◆ Supplied data
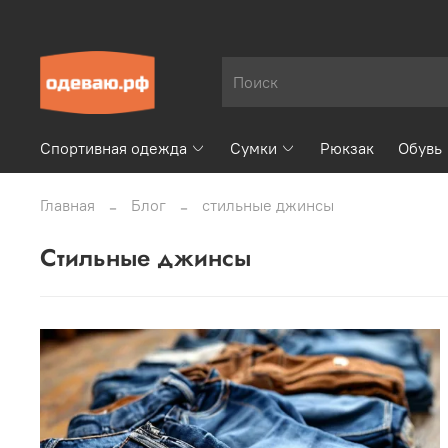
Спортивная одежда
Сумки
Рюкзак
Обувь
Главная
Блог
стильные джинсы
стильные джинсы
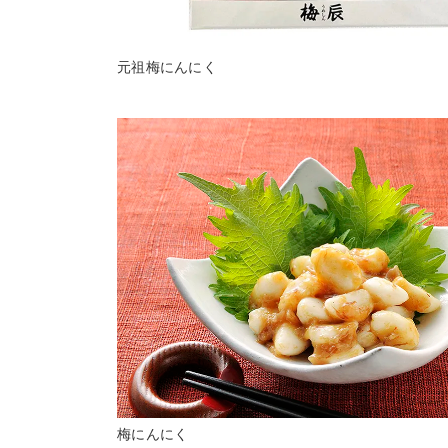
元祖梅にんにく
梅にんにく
--
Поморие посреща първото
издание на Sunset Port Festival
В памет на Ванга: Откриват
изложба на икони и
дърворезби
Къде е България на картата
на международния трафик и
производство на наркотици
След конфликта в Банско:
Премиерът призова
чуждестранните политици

◆ Task item
Transcribe verbatim the lines of the entries starting at the line that contains "Поморие посреща първото" and ending at the line that contains "чуждестранните политици", including both of those lines.

◆ Response
Поморие посреща първото
издание на Sunset Port Festival
В памет на Ванга: Откриват
изложба на икони и
дърворезби
Къде е България на картата
на международния трафик и
производство на наркотици
След конфликта в Банско:
Премиерът призова
чуждестранните политици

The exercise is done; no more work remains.